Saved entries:
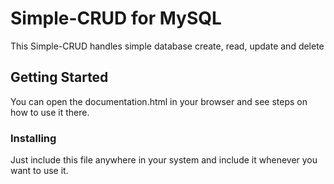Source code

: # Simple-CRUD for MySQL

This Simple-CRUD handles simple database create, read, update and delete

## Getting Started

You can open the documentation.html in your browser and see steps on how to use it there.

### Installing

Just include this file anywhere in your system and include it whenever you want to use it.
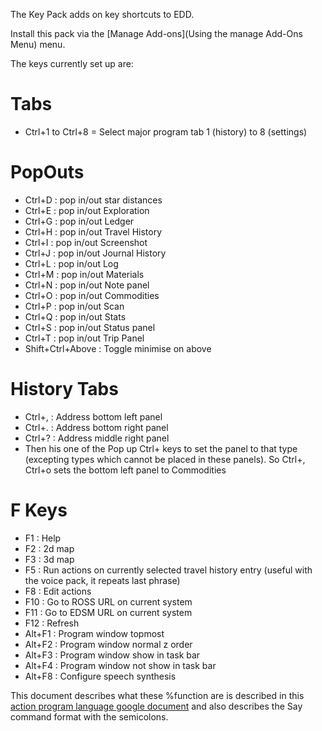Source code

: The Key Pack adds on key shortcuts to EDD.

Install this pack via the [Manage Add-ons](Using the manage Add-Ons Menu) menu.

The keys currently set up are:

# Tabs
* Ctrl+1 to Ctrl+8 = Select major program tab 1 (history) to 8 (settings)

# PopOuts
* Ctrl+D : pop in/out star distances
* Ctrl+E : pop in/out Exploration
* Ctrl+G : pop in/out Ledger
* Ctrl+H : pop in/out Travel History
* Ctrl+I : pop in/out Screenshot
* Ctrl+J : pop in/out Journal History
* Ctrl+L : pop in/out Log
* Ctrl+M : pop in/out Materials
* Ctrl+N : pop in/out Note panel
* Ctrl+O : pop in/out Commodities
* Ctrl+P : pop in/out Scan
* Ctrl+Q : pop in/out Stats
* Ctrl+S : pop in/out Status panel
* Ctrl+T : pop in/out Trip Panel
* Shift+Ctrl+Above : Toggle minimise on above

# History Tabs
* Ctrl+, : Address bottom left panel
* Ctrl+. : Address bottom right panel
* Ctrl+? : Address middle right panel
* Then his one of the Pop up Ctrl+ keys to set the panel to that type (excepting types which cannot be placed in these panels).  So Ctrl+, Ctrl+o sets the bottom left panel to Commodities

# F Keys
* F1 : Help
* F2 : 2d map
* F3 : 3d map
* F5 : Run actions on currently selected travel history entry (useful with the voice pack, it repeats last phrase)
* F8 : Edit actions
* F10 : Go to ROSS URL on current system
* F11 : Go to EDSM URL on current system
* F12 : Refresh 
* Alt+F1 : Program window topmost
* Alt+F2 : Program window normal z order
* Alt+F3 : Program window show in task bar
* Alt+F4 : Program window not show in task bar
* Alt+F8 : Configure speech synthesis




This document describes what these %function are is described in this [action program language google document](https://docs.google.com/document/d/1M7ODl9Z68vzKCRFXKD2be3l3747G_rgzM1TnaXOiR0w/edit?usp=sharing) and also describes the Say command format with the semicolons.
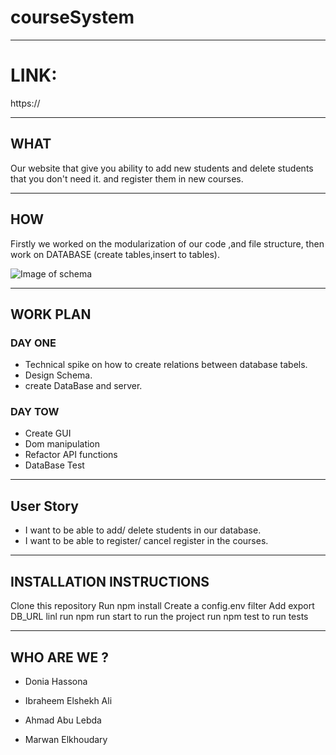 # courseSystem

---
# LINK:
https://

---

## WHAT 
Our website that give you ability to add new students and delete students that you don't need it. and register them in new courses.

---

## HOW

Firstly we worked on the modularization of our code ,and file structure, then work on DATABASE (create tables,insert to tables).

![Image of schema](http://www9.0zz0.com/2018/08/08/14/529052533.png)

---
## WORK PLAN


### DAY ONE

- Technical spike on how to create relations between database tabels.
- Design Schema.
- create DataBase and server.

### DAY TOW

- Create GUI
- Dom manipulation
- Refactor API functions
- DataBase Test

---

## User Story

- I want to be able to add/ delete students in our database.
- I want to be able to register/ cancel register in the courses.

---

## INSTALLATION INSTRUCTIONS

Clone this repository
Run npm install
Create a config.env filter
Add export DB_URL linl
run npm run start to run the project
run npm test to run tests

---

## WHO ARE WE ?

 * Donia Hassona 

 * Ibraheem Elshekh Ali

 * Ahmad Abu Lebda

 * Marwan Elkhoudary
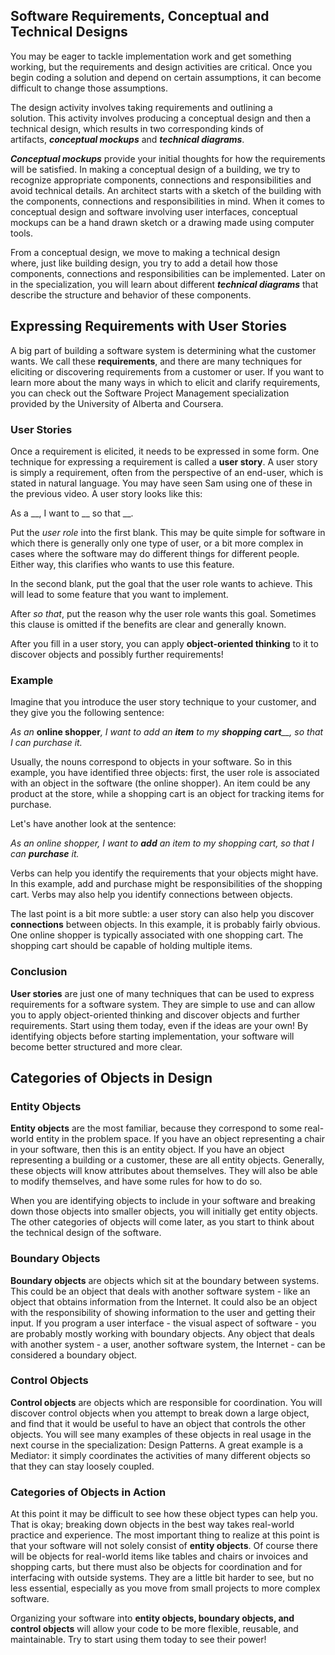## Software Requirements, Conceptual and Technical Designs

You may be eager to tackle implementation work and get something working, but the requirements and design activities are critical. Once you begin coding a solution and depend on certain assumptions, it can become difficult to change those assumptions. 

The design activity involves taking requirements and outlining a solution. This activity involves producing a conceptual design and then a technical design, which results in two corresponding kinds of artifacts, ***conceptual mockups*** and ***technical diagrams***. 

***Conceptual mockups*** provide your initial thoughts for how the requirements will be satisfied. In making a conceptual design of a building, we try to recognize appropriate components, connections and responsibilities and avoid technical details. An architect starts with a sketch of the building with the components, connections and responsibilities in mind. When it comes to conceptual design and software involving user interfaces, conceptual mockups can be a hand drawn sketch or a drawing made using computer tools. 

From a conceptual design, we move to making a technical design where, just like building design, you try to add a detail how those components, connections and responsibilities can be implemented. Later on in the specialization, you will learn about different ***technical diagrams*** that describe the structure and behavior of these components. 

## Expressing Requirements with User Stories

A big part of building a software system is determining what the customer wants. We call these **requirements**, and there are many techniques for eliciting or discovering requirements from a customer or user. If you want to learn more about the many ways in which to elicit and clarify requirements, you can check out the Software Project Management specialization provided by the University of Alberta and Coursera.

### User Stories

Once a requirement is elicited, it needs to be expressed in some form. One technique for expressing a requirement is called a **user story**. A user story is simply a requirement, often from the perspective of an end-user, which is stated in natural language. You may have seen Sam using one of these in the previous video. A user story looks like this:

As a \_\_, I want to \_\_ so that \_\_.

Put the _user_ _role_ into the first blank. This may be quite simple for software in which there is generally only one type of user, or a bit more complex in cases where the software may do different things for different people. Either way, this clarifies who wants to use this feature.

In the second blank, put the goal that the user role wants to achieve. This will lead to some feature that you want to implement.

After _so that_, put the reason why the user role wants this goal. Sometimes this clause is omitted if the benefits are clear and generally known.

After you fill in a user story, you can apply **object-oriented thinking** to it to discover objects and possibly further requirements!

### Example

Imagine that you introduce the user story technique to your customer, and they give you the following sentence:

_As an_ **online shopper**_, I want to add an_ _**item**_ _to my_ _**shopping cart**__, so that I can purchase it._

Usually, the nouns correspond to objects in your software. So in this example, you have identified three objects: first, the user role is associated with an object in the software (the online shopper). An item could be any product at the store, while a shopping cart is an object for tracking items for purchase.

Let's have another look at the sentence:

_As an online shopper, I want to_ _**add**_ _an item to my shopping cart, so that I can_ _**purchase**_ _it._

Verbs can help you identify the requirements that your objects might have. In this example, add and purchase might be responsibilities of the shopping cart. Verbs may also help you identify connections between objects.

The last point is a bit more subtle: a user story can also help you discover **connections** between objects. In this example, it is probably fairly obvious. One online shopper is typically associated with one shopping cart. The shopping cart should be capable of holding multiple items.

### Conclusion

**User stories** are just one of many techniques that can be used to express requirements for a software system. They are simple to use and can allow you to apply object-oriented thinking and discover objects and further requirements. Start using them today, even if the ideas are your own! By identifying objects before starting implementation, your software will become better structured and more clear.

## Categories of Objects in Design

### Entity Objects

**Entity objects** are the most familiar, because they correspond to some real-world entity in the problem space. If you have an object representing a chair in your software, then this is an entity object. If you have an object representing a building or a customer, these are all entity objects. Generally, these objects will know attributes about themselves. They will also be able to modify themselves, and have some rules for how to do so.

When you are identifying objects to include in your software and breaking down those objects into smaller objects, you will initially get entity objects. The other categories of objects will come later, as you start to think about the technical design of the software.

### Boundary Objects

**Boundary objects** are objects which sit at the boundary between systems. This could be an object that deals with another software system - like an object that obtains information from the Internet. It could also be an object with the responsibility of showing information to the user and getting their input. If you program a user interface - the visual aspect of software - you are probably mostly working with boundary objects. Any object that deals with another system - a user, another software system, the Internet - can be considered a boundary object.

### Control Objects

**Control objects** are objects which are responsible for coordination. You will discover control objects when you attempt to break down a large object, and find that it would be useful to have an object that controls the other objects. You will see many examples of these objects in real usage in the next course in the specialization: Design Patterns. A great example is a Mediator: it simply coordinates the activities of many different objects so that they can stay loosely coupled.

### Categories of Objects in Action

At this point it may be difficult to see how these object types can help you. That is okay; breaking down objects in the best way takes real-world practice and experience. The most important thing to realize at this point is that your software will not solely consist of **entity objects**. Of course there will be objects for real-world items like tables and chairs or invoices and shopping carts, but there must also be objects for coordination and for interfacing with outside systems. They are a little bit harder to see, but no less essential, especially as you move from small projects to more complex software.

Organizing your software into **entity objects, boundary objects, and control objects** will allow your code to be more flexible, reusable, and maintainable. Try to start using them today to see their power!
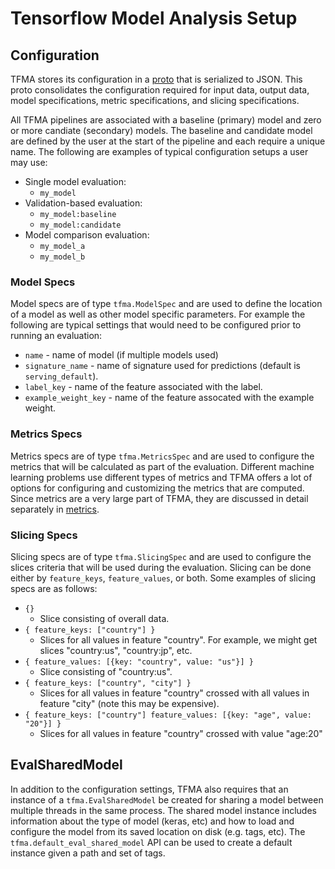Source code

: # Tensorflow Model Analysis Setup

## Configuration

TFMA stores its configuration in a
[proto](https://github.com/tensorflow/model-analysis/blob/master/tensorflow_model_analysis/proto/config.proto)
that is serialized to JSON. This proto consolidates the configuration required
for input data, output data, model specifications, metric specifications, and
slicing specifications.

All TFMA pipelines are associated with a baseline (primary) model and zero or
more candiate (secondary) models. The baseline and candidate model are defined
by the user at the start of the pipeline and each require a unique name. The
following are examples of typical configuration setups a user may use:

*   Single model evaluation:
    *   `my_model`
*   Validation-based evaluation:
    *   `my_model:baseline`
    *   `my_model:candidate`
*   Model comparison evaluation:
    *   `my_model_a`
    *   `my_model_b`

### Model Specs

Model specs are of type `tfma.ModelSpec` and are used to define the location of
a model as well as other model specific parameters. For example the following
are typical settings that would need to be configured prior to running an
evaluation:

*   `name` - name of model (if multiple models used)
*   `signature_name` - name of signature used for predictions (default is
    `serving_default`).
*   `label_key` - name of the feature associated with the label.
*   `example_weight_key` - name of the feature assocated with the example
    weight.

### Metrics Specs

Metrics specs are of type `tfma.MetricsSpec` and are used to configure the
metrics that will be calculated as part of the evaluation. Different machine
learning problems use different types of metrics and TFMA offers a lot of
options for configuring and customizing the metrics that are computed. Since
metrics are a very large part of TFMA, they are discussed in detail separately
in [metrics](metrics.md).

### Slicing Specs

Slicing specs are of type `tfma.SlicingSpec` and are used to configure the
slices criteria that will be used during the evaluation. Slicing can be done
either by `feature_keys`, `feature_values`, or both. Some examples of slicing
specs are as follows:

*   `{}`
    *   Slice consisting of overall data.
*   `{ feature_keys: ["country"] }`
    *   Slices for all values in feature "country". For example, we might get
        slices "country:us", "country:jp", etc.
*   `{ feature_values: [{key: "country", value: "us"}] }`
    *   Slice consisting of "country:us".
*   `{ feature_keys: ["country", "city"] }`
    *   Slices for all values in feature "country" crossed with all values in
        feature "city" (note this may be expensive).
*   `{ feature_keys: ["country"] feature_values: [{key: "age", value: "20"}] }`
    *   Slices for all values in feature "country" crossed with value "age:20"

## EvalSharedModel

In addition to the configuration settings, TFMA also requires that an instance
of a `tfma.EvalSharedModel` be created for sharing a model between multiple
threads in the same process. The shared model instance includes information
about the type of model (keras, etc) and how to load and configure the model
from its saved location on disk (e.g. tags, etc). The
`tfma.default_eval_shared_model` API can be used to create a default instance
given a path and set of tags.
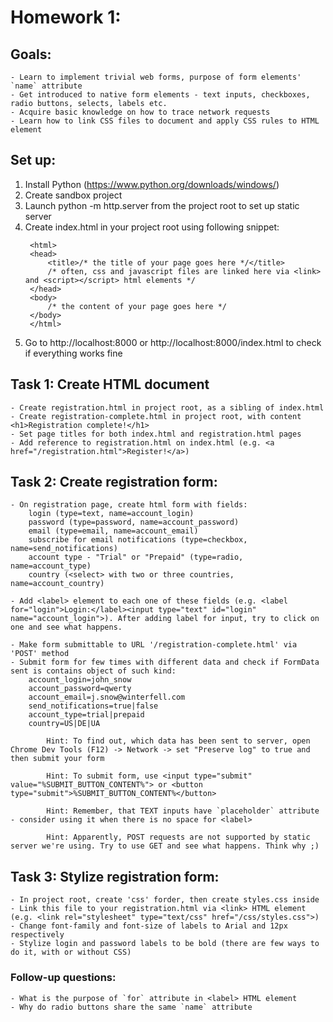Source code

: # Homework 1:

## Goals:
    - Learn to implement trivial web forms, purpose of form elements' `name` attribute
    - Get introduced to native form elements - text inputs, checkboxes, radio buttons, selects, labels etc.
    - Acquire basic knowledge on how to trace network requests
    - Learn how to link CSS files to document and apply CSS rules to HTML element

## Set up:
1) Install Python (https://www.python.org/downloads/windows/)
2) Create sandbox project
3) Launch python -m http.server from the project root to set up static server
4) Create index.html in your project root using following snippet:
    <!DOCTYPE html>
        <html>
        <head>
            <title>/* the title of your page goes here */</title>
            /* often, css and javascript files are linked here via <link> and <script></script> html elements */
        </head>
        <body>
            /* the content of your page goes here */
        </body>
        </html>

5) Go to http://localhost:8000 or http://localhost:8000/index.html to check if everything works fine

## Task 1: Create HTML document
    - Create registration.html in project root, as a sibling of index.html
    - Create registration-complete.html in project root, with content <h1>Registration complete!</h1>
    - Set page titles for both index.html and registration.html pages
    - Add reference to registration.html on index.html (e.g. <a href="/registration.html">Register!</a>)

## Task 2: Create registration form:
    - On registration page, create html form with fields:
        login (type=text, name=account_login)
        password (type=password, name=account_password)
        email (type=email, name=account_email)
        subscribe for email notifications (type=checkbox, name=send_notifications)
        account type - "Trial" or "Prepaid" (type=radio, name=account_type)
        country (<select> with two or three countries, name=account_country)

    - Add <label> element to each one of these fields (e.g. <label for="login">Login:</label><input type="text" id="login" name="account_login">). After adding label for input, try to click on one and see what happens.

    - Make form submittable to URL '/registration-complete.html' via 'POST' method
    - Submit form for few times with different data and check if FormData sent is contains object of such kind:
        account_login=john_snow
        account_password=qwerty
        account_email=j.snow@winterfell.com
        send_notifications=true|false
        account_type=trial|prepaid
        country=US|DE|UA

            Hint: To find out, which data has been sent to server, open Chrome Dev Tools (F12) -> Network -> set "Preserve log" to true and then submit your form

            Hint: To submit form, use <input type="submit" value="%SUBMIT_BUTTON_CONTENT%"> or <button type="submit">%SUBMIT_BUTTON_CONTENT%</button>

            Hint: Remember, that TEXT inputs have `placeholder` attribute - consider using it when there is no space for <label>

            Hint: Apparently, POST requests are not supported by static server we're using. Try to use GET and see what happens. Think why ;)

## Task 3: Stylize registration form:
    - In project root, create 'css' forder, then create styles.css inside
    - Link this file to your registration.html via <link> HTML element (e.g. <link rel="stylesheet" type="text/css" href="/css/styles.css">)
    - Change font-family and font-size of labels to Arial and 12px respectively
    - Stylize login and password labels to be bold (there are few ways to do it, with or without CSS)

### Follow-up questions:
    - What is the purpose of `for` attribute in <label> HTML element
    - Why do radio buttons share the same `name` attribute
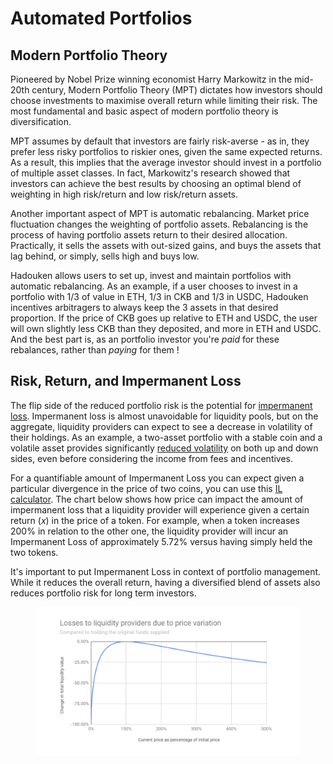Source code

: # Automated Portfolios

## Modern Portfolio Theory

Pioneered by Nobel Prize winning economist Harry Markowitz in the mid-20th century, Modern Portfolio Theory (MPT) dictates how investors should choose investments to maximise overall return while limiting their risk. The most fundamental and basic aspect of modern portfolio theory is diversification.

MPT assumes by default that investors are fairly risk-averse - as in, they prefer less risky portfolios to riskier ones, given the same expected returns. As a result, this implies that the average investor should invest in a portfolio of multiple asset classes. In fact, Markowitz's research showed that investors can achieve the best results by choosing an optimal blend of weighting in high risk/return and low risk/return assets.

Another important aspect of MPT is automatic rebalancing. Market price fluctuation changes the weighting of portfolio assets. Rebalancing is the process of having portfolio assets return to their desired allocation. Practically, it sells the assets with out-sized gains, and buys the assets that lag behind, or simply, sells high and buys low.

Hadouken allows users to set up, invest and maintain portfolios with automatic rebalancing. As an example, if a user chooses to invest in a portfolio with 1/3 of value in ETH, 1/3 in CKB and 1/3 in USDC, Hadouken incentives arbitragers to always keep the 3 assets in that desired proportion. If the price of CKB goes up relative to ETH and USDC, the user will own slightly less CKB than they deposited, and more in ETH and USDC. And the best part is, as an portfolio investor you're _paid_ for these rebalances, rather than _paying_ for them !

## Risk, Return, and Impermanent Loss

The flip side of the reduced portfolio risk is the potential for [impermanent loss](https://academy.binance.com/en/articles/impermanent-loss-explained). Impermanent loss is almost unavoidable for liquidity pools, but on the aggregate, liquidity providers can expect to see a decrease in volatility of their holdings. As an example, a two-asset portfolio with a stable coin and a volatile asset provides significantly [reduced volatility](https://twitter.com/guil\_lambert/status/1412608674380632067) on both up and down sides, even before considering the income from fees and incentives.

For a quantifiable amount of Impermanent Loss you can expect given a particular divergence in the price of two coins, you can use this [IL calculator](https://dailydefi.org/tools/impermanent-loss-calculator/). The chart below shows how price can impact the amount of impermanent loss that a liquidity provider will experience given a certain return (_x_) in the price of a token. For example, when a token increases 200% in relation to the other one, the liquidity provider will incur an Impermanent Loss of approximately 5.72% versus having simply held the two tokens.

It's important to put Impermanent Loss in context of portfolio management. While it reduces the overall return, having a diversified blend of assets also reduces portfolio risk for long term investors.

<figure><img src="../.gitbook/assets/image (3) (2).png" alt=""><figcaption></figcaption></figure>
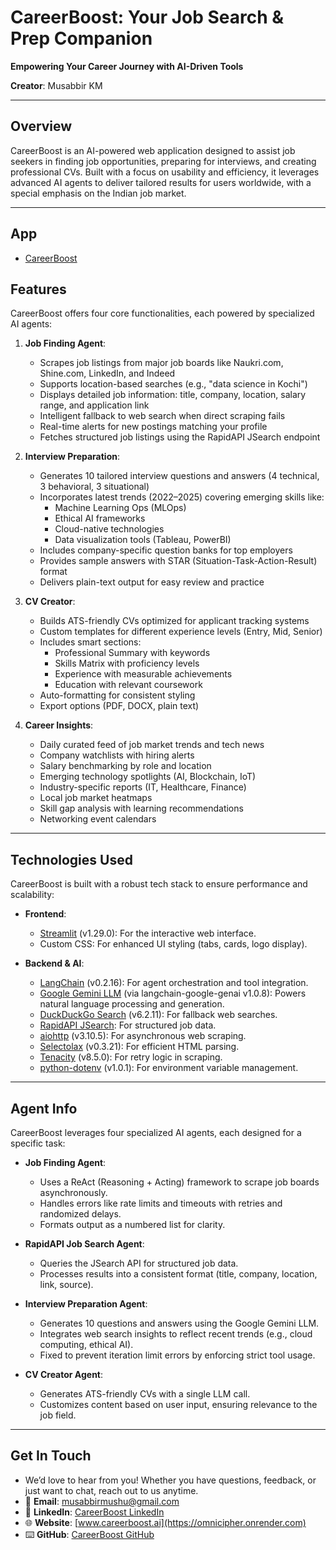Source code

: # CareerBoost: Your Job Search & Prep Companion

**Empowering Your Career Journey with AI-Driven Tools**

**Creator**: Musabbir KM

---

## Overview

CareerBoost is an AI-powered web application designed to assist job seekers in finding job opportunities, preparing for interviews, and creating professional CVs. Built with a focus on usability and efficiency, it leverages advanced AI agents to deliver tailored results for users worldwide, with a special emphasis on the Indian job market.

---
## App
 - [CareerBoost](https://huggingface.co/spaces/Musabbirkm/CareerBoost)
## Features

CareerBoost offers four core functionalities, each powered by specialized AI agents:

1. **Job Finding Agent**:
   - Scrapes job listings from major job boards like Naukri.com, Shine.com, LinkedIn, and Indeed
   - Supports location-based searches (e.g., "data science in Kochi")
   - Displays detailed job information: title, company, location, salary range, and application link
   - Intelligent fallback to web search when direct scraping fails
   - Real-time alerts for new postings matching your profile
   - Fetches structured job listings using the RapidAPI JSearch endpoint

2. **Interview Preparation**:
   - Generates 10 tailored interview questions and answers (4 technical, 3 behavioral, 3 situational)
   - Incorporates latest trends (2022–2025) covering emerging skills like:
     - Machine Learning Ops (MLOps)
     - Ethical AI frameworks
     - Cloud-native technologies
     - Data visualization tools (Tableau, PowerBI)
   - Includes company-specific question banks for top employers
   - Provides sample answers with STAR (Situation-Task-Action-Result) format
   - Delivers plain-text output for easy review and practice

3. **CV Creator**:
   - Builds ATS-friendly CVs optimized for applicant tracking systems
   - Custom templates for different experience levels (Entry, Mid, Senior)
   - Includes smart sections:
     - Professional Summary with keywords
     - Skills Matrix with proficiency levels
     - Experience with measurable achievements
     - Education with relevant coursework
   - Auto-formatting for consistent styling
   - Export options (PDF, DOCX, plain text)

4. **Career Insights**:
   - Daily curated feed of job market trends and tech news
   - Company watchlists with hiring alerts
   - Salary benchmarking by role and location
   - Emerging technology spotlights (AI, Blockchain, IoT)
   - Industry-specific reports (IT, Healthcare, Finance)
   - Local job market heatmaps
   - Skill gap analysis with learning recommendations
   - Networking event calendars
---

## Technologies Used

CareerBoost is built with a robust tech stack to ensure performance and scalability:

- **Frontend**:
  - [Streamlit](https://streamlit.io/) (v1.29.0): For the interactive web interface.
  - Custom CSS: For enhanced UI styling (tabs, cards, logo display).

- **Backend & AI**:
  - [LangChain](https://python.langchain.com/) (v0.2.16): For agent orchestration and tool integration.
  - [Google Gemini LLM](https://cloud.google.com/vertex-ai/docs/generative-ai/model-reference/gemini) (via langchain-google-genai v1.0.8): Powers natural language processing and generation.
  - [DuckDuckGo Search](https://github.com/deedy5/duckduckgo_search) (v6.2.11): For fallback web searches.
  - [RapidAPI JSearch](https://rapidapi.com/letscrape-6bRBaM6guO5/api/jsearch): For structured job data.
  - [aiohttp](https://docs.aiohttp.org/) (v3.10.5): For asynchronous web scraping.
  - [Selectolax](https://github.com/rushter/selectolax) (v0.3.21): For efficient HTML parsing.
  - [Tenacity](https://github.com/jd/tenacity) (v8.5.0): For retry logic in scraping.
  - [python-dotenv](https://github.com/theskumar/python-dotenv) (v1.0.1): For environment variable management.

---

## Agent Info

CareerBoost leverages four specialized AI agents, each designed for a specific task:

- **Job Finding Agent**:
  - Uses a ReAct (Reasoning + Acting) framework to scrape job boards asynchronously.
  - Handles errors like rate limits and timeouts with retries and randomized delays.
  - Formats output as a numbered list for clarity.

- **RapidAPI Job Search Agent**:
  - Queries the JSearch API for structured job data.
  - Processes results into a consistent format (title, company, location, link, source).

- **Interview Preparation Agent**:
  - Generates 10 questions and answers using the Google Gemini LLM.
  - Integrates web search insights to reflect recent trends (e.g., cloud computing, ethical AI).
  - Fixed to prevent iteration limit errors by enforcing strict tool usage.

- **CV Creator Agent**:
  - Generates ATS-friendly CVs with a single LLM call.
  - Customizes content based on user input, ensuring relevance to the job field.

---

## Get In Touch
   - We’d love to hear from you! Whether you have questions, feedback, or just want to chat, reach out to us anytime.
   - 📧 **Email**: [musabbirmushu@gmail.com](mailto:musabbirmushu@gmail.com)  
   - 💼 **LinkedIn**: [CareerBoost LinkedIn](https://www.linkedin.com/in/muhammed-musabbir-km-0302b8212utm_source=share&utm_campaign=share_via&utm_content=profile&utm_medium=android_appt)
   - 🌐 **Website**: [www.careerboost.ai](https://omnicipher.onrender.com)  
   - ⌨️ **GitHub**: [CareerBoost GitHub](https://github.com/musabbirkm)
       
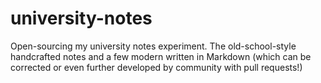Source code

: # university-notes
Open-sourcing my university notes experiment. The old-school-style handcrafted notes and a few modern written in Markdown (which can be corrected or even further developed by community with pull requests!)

PROBLEM TO WORK ON:
Pictures aside, return exactly the lines from the data above, starting at the line that has "- Create GUI" and ending at the line that has "The design activity", both included.

ANSWER BELOW:
- Create GUI
- Dom manipulation
- Refactor API functions
- DataBase Test

---

## User Story

- I want to be able to add/ delete students in our database.
- I want to be able to register/ cancel register in the courses.

---

## INSTALLATION INSTRUCTIONS

Clone this repository
Run npm install
Create a config.env filter
Add export DB_URL linl
run npm run start to run the project
run npm test to run tests

---

## WHO ARE WE ?

 * Donia Hassona 

 * Ibraheem Elshekh Ali

 * Ahmad Abu Lebda

 * Marwan Elkhoudary
## Software Requirements, Conceptual and Technical Designs

You may be eager to tackle implementation work and get something working, but the requirements and design activities are critical. Once you begin coding a solution and depend on certain assumptions, it can become difficult to change those assumptions. 

The design activity involves taking requirements and outlining a solution. This activity involves producing a conceptual design and then a technical design, which results in two corresponding kinds of artifacts, ***conceptual mockups*** and ***technical diagrams***. 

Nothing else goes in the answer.